The REAPERlab congratulates Prof.Balog on his milestone achievement of being a named inventor on twenty US Patents. Most of these patents have been assigned or licensed to the industry and have already been or are currently being commercialized. Dr. Balog commented, “Scientific papers are an important part of the research process, but patents indicate the impact of the technology on society. A patent means that the idea is not only intellectually interesting, but it is useful and novel intellectual property that addresses a need in society.” The subject areas of Dr. Balog’s patents include lighting controls, power electronic control and circuitry, photovoltaic balance of systems including mechanical assembly of microinverters and PV module attachement methocs, cybersecurity, and arc fault detection.

Professor Balog and Dr. Zhan Wang named as inventors on a new US Patent for Arc Fault Detection.

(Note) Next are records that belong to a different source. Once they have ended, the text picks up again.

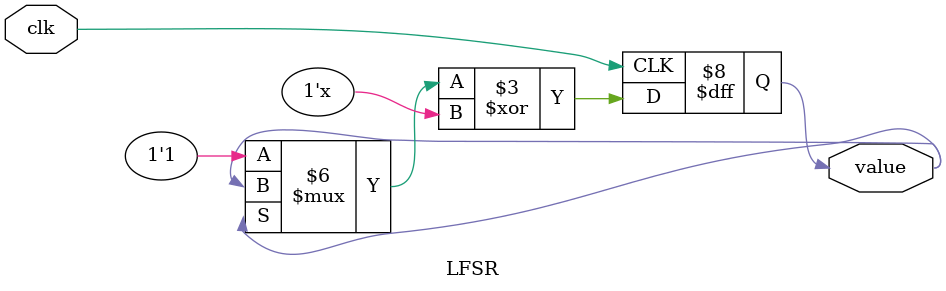
<source format=v>
module LFSR #(parameter SIZE = 1)(clk, value);
	input clk;
	output reg [SIZE-1:0] value;

	reg feedback;
	
	always@(posedge clk)
	begin
		if(value == {(SIZE-1){1'b0}})
		begin
			value[SIZE-1] = 1'b1;
		end
		feedback = value[SIZE-1] ^ value[SIZE-2];
		value = value << 1;
		value[0] = feedback;
	end
endmodule

</source>
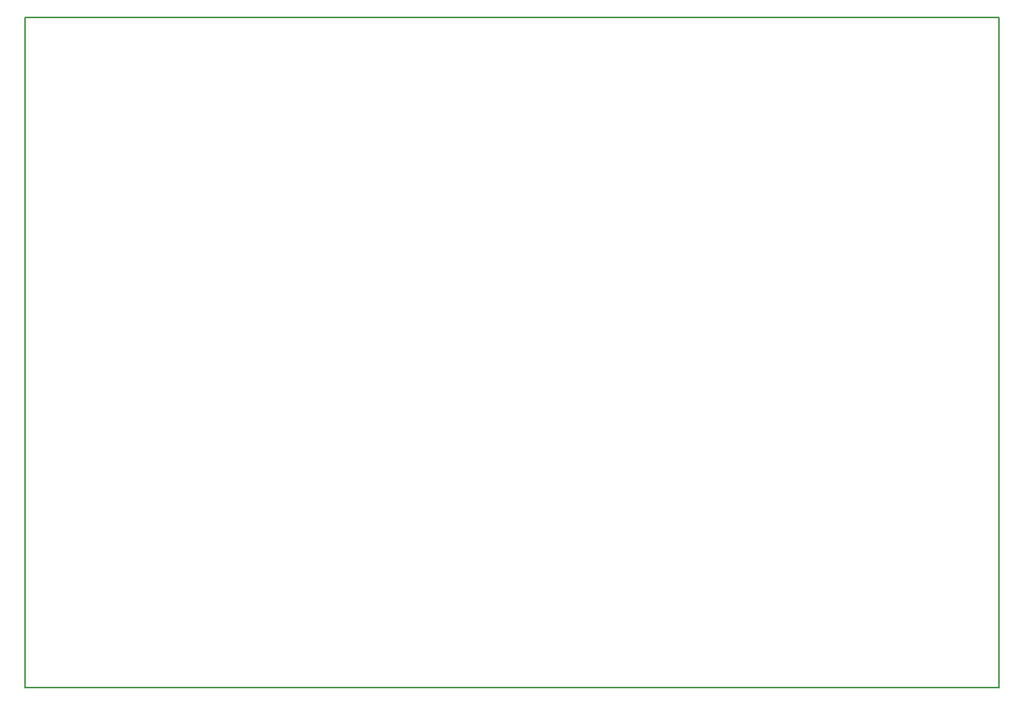
<source format=gbr>
G04 (created by PCBNEW (2014-01-10 BZR 4027)-stable) date Wed 15 Apr 2015 19:22:48 CEST*
%MOIN*%
G04 Gerber Fmt 3.4, Leading zero omitted, Abs format*
%FSLAX34Y34*%
G01*
G70*
G90*
G04 APERTURE LIST*
%ADD10C,0.00590551*%
G04 APERTURE END LIST*
G54D10*
X69850Y-79400D02*
X112640Y-79400D01*
X69850Y-49920D02*
X112640Y-49920D01*
X69850Y-79400D02*
X69850Y-49920D01*
X112640Y-49920D02*
X112640Y-79400D01*
M02*

</source>
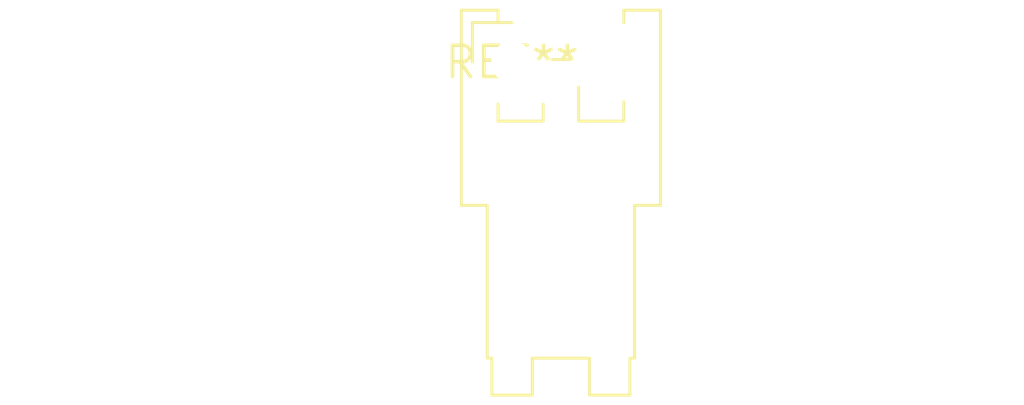
<source format=kicad_pcb>
(kicad_pcb (version 20240108) (generator pcbnew)

  (general
    (thickness 1.6)
  )

  (paper "A4")
  (layers
    (0 "F.Cu" signal)
    (31 "B.Cu" signal)
    (32 "B.Adhes" user "B.Adhesive")
    (33 "F.Adhes" user "F.Adhesive")
    (34 "B.Paste" user)
    (35 "F.Paste" user)
    (36 "B.SilkS" user "B.Silkscreen")
    (37 "F.SilkS" user "F.Silkscreen")
    (38 "B.Mask" user)
    (39 "F.Mask" user)
    (40 "Dwgs.User" user "User.Drawings")
    (41 "Cmts.User" user "User.Comments")
    (42 "Eco1.User" user "User.Eco1")
    (43 "Eco2.User" user "User.Eco2")
    (44 "Edge.Cuts" user)
    (45 "Margin" user)
    (46 "B.CrtYd" user "B.Courtyard")
    (47 "F.CrtYd" user "F.Courtyard")
    (48 "B.Fab" user)
    (49 "F.Fab" user)
    (50 "User.1" user)
    (51 "User.2" user)
    (52 "User.3" user)
    (53 "User.4" user)
    (54 "User.5" user)
    (55 "User.6" user)
    (56 "User.7" user)
    (57 "User.8" user)
    (58 "User.9" user)
  )

  (setup
    (pad_to_mask_clearance 0)
    (pcbplotparams
      (layerselection 0x00010fc_ffffffff)
      (plot_on_all_layers_selection 0x0000000_00000000)
      (disableapertmacros false)
      (usegerberextensions false)
      (usegerberattributes false)
      (usegerberadvancedattributes false)
      (creategerberjobfile false)
      (dashed_line_dash_ratio 12.000000)
      (dashed_line_gap_ratio 3.000000)
      (svgprecision 4)
      (plotframeref false)
      (viasonmask false)
      (mode 1)
      (useauxorigin false)
      (hpglpennumber 1)
      (hpglpenspeed 20)
      (hpglpendiameter 15.000000)
      (dxfpolygonmode false)
      (dxfimperialunits false)
      (dxfusepcbnewfont false)
      (psnegative false)
      (psa4output false)
      (plotreference false)
      (plotvalue false)
      (plotinvisibletext false)
      (sketchpadsonfab false)
      (subtractmaskfromsilk false)
      (outputformat 1)
      (mirror false)
      (drillshape 1)
      (scaleselection 1)
      (outputdirectory "")
    )
  )

  (net 0 "")

  (footprint "JST_VH_S2P-VH_1x02_P3.96mm_Horizontal" (layer "F.Cu") (at 0 0))

)

</source>
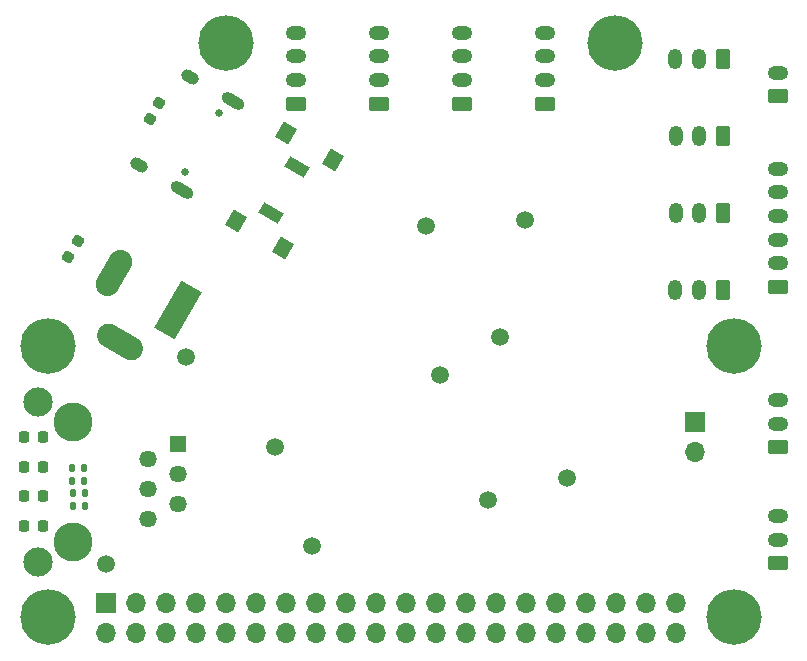
<source format=gbr>
%TF.GenerationSoftware,KiCad,Pcbnew,9.0.0*%
%TF.CreationDate,2025-07-02T21:21:17+02:00*%
%TF.ProjectId,PCK-ST1,50434b2d-5354-4312-9e6b-696361645f70,rev?*%
%TF.SameCoordinates,Original*%
%TF.FileFunction,Soldermask,Bot*%
%TF.FilePolarity,Negative*%
%FSLAX46Y46*%
G04 Gerber Fmt 4.6, Leading zero omitted, Abs format (unit mm)*
G04 Created by KiCad (PCBNEW 9.0.0) date 2025-07-02 21:21:17*
%MOMM*%
%LPD*%
G01*
G04 APERTURE LIST*
G04 Aperture macros list*
%AMRoundRect*
0 Rectangle with rounded corners*
0 $1 Rounding radius*
0 $2 $3 $4 $5 $6 $7 $8 $9 X,Y pos of 4 corners*
0 Add a 4 corners polygon primitive as box body*
4,1,4,$2,$3,$4,$5,$6,$7,$8,$9,$2,$3,0*
0 Add four circle primitives for the rounded corners*
1,1,$1+$1,$2,$3*
1,1,$1+$1,$4,$5*
1,1,$1+$1,$6,$7*
1,1,$1+$1,$8,$9*
0 Add four rect primitives between the rounded corners*
20,1,$1+$1,$2,$3,$4,$5,0*
20,1,$1+$1,$4,$5,$6,$7,0*
20,1,$1+$1,$6,$7,$8,$9,0*
20,1,$1+$1,$8,$9,$2,$3,0*%
%AMHorizOval*
0 Thick line with rounded ends*
0 $1 width*
0 $2 $3 position (X,Y) of the first rounded end (center of the circle)*
0 $4 $5 position (X,Y) of the second rounded end (center of the circle)*
0 Add line between two ends*
20,1,$1,$2,$3,$4,$5,0*
0 Add two circle primitives to create the rounded ends*
1,1,$1,$2,$3*
1,1,$1,$4,$5*%
%AMRotRect*
0 Rectangle, with rotation*
0 The origin of the aperture is its center*
0 $1 length*
0 $2 width*
0 $3 Rotation angle, in degrees counterclockwise*
0 Add horizontal line*
21,1,$1,$2,0,0,$3*%
G04 Aperture macros list end*
%ADD10RoundRect,0.250000X0.625000X-0.350000X0.625000X0.350000X-0.625000X0.350000X-0.625000X-0.350000X0*%
%ADD11O,1.750000X1.200000*%
%ADD12C,4.700000*%
%ADD13RoundRect,0.250000X0.350000X0.625000X-0.350000X0.625000X-0.350000X-0.625000X0.350000X-0.625000X0*%
%ADD14O,1.200000X1.750000*%
%ADD15C,3.300000*%
%ADD16R,1.462000X1.462000*%
%ADD17C,1.462000*%
%ADD18C,2.475000*%
%ADD19RotRect,4.600000X2.000000X240.000000*%
%ADD20HorizOval,2.000000X-0.550000X-0.952628X0.550000X0.952628X0*%
%ADD21HorizOval,2.000000X-0.952628X0.550000X0.952628X-0.550000X0*%
%ADD22R,1.700000X1.700000*%
%ADD23O,1.700000X1.700000*%
%ADD24C,0.650000*%
%ADD25HorizOval,1.000000X-0.476314X0.275000X0.476314X-0.275000X0*%
%ADD26HorizOval,1.000000X-0.259808X0.150000X0.259808X-0.150000X0*%
%ADD27RoundRect,0.135000X-0.135000X-0.185000X0.135000X-0.185000X0.135000X0.185000X-0.135000X0.185000X0*%
%ADD28C,1.500000*%
%ADD29RotRect,1.000000X1.900000X240.000000*%
%ADD30RotRect,1.300000X1.500000X150.000000*%
%ADD31RoundRect,0.218750X-0.218750X-0.256250X0.218750X-0.256250X0.218750X0.256250X-0.218750X0.256250X0*%
%ADD32RoundRect,0.218750X0.112544X-0.317568X0.331294X0.061318X-0.112544X0.317568X-0.331294X-0.061318X0*%
G04 APERTURE END LIST*
D10*
%TO.C,J14*%
X182750000Y-106900000D03*
D11*
X182750000Y-104900000D03*
X182750000Y-102900000D03*
%TD*%
D12*
%TO.C,H5*%
X169000000Y-62900000D03*
%TD*%
%TO.C,H4*%
X121000000Y-111500000D03*
%TD*%
D13*
%TO.C,J11*%
X178098200Y-77250000D03*
D14*
X176098200Y-77250000D03*
X174098200Y-77250000D03*
%TD*%
D10*
%TO.C,J6*%
X163000000Y-68000000D03*
D11*
X163000000Y-66000000D03*
X163000000Y-64000000D03*
X163000000Y-62000000D03*
%TD*%
D15*
%TO.C,J2*%
X123110000Y-94940000D03*
X123110000Y-105100000D03*
D16*
X132000000Y-96850000D03*
D17*
X129460000Y-98120000D03*
X132000000Y-99390000D03*
X129460000Y-100660000D03*
X132000000Y-101930000D03*
X129460000Y-103200000D03*
D18*
X120140000Y-93235000D03*
X120140000Y-106805000D03*
%TD*%
D13*
%TO.C,J10*%
X178098200Y-70750000D03*
D14*
X176098200Y-70750000D03*
X174098200Y-70750000D03*
%TD*%
D19*
%TO.C,J8*%
X132000000Y-85500000D03*
D20*
X126544040Y-82350000D03*
D21*
X127088526Y-88206922D03*
%TD*%
D10*
%TO.C,J4*%
X149000000Y-68000000D03*
D11*
X149000000Y-66000000D03*
X149000000Y-64000000D03*
X149000000Y-62000000D03*
%TD*%
D12*
%TO.C,H2*%
X179000000Y-88500000D03*
%TD*%
D10*
%TO.C,J5*%
X156000000Y-68000000D03*
D11*
X156000000Y-66000000D03*
X156000000Y-64000000D03*
X156000000Y-62000000D03*
%TD*%
D10*
%TO.C,J15*%
X182750000Y-97100000D03*
D11*
X182750000Y-95100000D03*
X182750000Y-93100000D03*
%TD*%
D22*
%TO.C,J16*%
X175717200Y-94914800D03*
D23*
X175717200Y-97454800D03*
%TD*%
D10*
%TO.C,J17*%
X182753000Y-67360800D03*
D11*
X182753000Y-65360800D03*
%TD*%
D13*
%TO.C,J12*%
X178072800Y-83750000D03*
D14*
X176072800Y-83750000D03*
X174072800Y-83750000D03*
%TD*%
D10*
%TO.C,J3*%
X142000000Y-68000000D03*
D11*
X142000000Y-66000000D03*
X142000000Y-64000000D03*
X142000000Y-62000000D03*
%TD*%
D12*
%TO.C,H3*%
X179000000Y-111500000D03*
%TD*%
D13*
%TO.C,J9*%
X178079400Y-64250000D03*
D14*
X176079400Y-64250000D03*
X174079400Y-64250000D03*
%TD*%
D12*
%TO.C,H6*%
X136000000Y-62900000D03*
%TD*%
D24*
%TO.C,J7*%
X135450996Y-68799687D03*
X132560996Y-73805313D03*
D25*
X136599009Y-67811270D03*
D26*
X132979023Y-65721270D03*
D25*
X132279009Y-75293730D03*
D26*
X128659023Y-73203730D03*
%TD*%
D22*
%TO.C,J1*%
X125850000Y-110250000D03*
D23*
X125850000Y-112790000D03*
X128390000Y-110250000D03*
X128390000Y-112790000D03*
X130930000Y-110250000D03*
X130930000Y-112790000D03*
X133470000Y-110250000D03*
X133470000Y-112790000D03*
X136010000Y-110250000D03*
X136010000Y-112790000D03*
X138550000Y-110250000D03*
X138550000Y-112790000D03*
X141090000Y-110250000D03*
X141090000Y-112790000D03*
X143630000Y-110250000D03*
X143630000Y-112790000D03*
X146170000Y-110250000D03*
X146170000Y-112790000D03*
X148710000Y-110250000D03*
X148710000Y-112790000D03*
X151250000Y-110250000D03*
X151250000Y-112790000D03*
X153790000Y-110250000D03*
X153790000Y-112790000D03*
X156330000Y-110250000D03*
X156330000Y-112790000D03*
X158870000Y-110250000D03*
X158870000Y-112790000D03*
X161410000Y-110250000D03*
X161410000Y-112790000D03*
X163950000Y-110250000D03*
X163950000Y-112790000D03*
X166490000Y-110250000D03*
X166490000Y-112790000D03*
X169030000Y-110250000D03*
X169030000Y-112790000D03*
X171570000Y-110250000D03*
X171570000Y-112790000D03*
X174110000Y-110250000D03*
X174110000Y-112790000D03*
%TD*%
D12*
%TO.C,H7*%
X121000000Y-88500000D03*
%TD*%
D10*
%TO.C,J13*%
X182750000Y-83500000D03*
D11*
X182750000Y-81500000D03*
X182750000Y-79500000D03*
X182750000Y-77500000D03*
X182750000Y-75500000D03*
X182750000Y-73500000D03*
%TD*%
D27*
%TO.C,R56*%
X123035600Y-100990400D03*
X124055600Y-100990400D03*
%TD*%
D28*
%TO.C,TP3*%
X164896800Y-99695000D03*
%TD*%
D27*
%TO.C,R58*%
X123010200Y-98856800D03*
X124030200Y-98856800D03*
%TD*%
%TO.C,R55*%
X123059000Y-102057200D03*
X124079000Y-102057200D03*
%TD*%
D29*
%TO.C,S2*%
X139820590Y-77281957D03*
X142070590Y-73384843D03*
D30*
X136847033Y-77932309D03*
X140830750Y-80232309D03*
X145130750Y-72784491D03*
X141147033Y-70484491D03*
%TD*%
D28*
%TO.C,TP8*%
X152958800Y-78359000D03*
%TD*%
D27*
%TO.C,R57*%
X123010200Y-99923600D03*
X124030200Y-99923600D03*
%TD*%
D31*
%TO.C,D6*%
X118962500Y-103750000D03*
X120537500Y-103750000D03*
%TD*%
D28*
%TO.C,TP9*%
X161315400Y-77876400D03*
%TD*%
%TO.C,TP5*%
X140182600Y-97028000D03*
%TD*%
%TO.C,TP6*%
X132638800Y-89484200D03*
%TD*%
D31*
%TO.C,D8*%
X118962500Y-98750000D03*
X120537500Y-98750000D03*
%TD*%
D28*
%TO.C,TP4*%
X125831600Y-107010200D03*
%TD*%
D32*
%TO.C,D4*%
X129578050Y-69261995D03*
X130365550Y-67898005D03*
%TD*%
D28*
%TO.C,TP2*%
X158191200Y-101523800D03*
%TD*%
%TO.C,TP10*%
X159258000Y-87731600D03*
%TD*%
D31*
%TO.C,D7*%
X118962500Y-101250000D03*
X120537500Y-101250000D03*
%TD*%
%TO.C,D9*%
X118962500Y-96250000D03*
X120537500Y-96250000D03*
%TD*%
D32*
%TO.C,D5*%
X122694650Y-80996795D03*
X123482150Y-79632805D03*
%TD*%
D28*
%TO.C,TP1*%
X143281400Y-105460800D03*
%TD*%
%TO.C,TP7*%
X154127200Y-91008200D03*
%TD*%
M02*

</source>
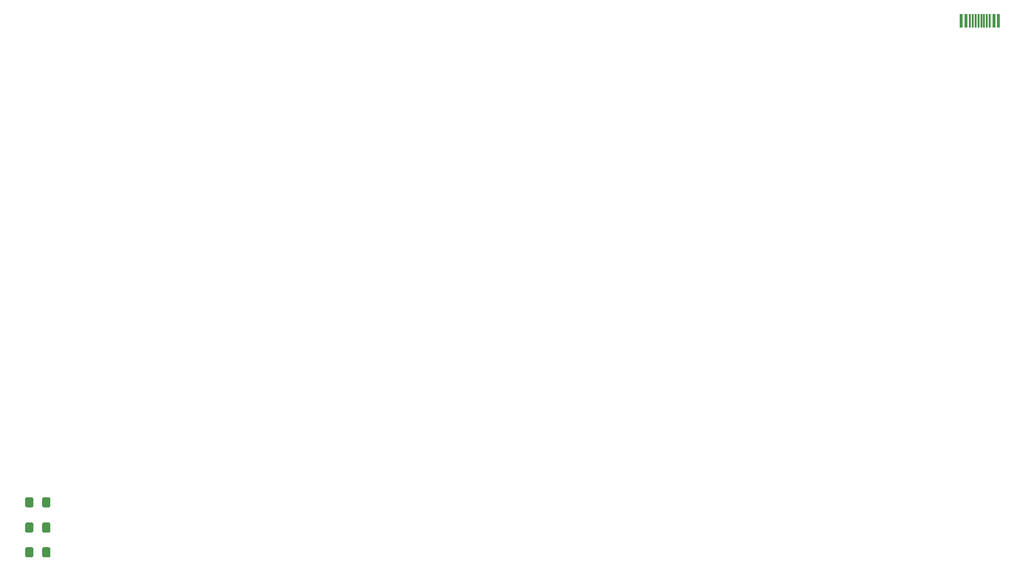
<source format=gbr>
%TF.GenerationSoftware,KiCad,Pcbnew,(5.1.6)-1*%
%TF.CreationDate,2020-07-28T20:53:14+02:00*%
%TF.ProjectId,Proyecto A,50726f79-6563-4746-9f20-412e6b696361,rev?*%
%TF.SameCoordinates,Original*%
%TF.FileFunction,Paste,Top*%
%TF.FilePolarity,Positive*%
%FSLAX46Y46*%
G04 Gerber Fmt 4.6, Leading zero omitted, Abs format (unit mm)*
G04 Created by KiCad (PCBNEW (5.1.6)-1) date 2020-07-28 20:53:14*
%MOMM*%
%LPD*%
G01*
G04 APERTURE LIST*
%ADD10R,0.600000X2.450000*%
%ADD11R,0.300000X2.450000*%
G04 APERTURE END LIST*
D10*
%TO.C,USB1*%
X227977400Y4453000D03*
X234427400Y4453000D03*
X228752400Y4453000D03*
X233652400Y4453000D03*
D11*
X232952400Y4453000D03*
X229452400Y4453000D03*
X232452400Y4453000D03*
X229952400Y4453000D03*
X231952400Y4453000D03*
X230452400Y4453000D03*
X230952400Y4453000D03*
X231452400Y4453000D03*
%TD*%
%TO.C,D3*%
G36*
G01*
X67014900Y-84937000D02*
X67014900Y-83687000D01*
G75*
G02*
X67264900Y-83437000I250000J0D01*
G01*
X68189900Y-83437000D01*
G75*
G02*
X68439900Y-83687000I0J-250000D01*
G01*
X68439900Y-84937000D01*
G75*
G02*
X68189900Y-85187000I-250000J0D01*
G01*
X67264900Y-85187000D01*
G75*
G02*
X67014900Y-84937000I0J250000D01*
G01*
G37*
G36*
G01*
X64039900Y-84937000D02*
X64039900Y-83687000D01*
G75*
G02*
X64289900Y-83437000I250000J0D01*
G01*
X65214900Y-83437000D01*
G75*
G02*
X65464900Y-83687000I0J-250000D01*
G01*
X65464900Y-84937000D01*
G75*
G02*
X65214900Y-85187000I-250000J0D01*
G01*
X64289900Y-85187000D01*
G75*
G02*
X64039900Y-84937000I0J250000D01*
G01*
G37*
%TD*%
%TO.C,D2*%
G36*
G01*
X67014900Y-89262000D02*
X67014900Y-88012000D01*
G75*
G02*
X67264900Y-87762000I250000J0D01*
G01*
X68189900Y-87762000D01*
G75*
G02*
X68439900Y-88012000I0J-250000D01*
G01*
X68439900Y-89262000D01*
G75*
G02*
X68189900Y-89512000I-250000J0D01*
G01*
X67264900Y-89512000D01*
G75*
G02*
X67014900Y-89262000I0J250000D01*
G01*
G37*
G36*
G01*
X64039900Y-89262000D02*
X64039900Y-88012000D01*
G75*
G02*
X64289900Y-87762000I250000J0D01*
G01*
X65214900Y-87762000D01*
G75*
G02*
X65464900Y-88012000I0J-250000D01*
G01*
X65464900Y-89262000D01*
G75*
G02*
X65214900Y-89512000I-250000J0D01*
G01*
X64289900Y-89512000D01*
G75*
G02*
X64039900Y-89262000I0J250000D01*
G01*
G37*
%TD*%
%TO.C,D1*%
G36*
G01*
X67014900Y-80512000D02*
X67014900Y-79262000D01*
G75*
G02*
X67264900Y-79012000I250000J0D01*
G01*
X68189900Y-79012000D01*
G75*
G02*
X68439900Y-79262000I0J-250000D01*
G01*
X68439900Y-80512000D01*
G75*
G02*
X68189900Y-80762000I-250000J0D01*
G01*
X67264900Y-80762000D01*
G75*
G02*
X67014900Y-80512000I0J250000D01*
G01*
G37*
G36*
G01*
X64039900Y-80512000D02*
X64039900Y-79262000D01*
G75*
G02*
X64289900Y-79012000I250000J0D01*
G01*
X65214900Y-79012000D01*
G75*
G02*
X65464900Y-79262000I0J-250000D01*
G01*
X65464900Y-80512000D01*
G75*
G02*
X65214900Y-80762000I-250000J0D01*
G01*
X64289900Y-80762000D01*
G75*
G02*
X64039900Y-80512000I0J250000D01*
G01*
G37*
%TD*%
M02*

</source>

Professor Balog and Dr. Zhan Wang were awarded US Patent 10,790,799 on September 29, 2020 for their invention entitled “Systems and Methods for Determining Arc Events Using Wavelet Decomposition and Support Vector Machines.” The patented technology was developed through research supported by the National Science Foundation (NSF) under Grant No. ECCS-1238412. This becomes the second technology in the patent portfolio developed by Dr. Balog and the REAPER lab pertaining to arc fault detection. The first patent, US 9,329,220, entitled “Method and System for Detecting Arc Faults and Flashes Using Wavelets.” was awarded in 2016.

Dr. Wang graduated with his Ph.D. from the REAPER lab, Texas A&M University, in December 2016; his dissertation was entitled “Arc Fault Detection in DC Photovoltaic Systems.” Prior to joining the REAPER lab, he received his B.Sc in Electrical Engineering – Electric Machines and Drives from Zhejiang University, China, in 2010.

Assistant Reseach Scientist Dr. Wesam Rohouma joins the College of North Atlantic Qatar as an Assistant Professor.

The REAPERlab congratulates Dr. Wesam Rohouma for his recent appointment as an Assistant Professor at the College of North Atlantic Qatar. Dr. Rohoum joined the REAPERlab as a Post Doctoral research associate in 2017 and was promoted to Assistant Research Scientist. While with REAPERlab, Wesam made many valuable contributions to not only the research projects but to designing and developing the reserach laboratory environement. While he will be missed, we congratulate him on the next step in his career and wish him all the best.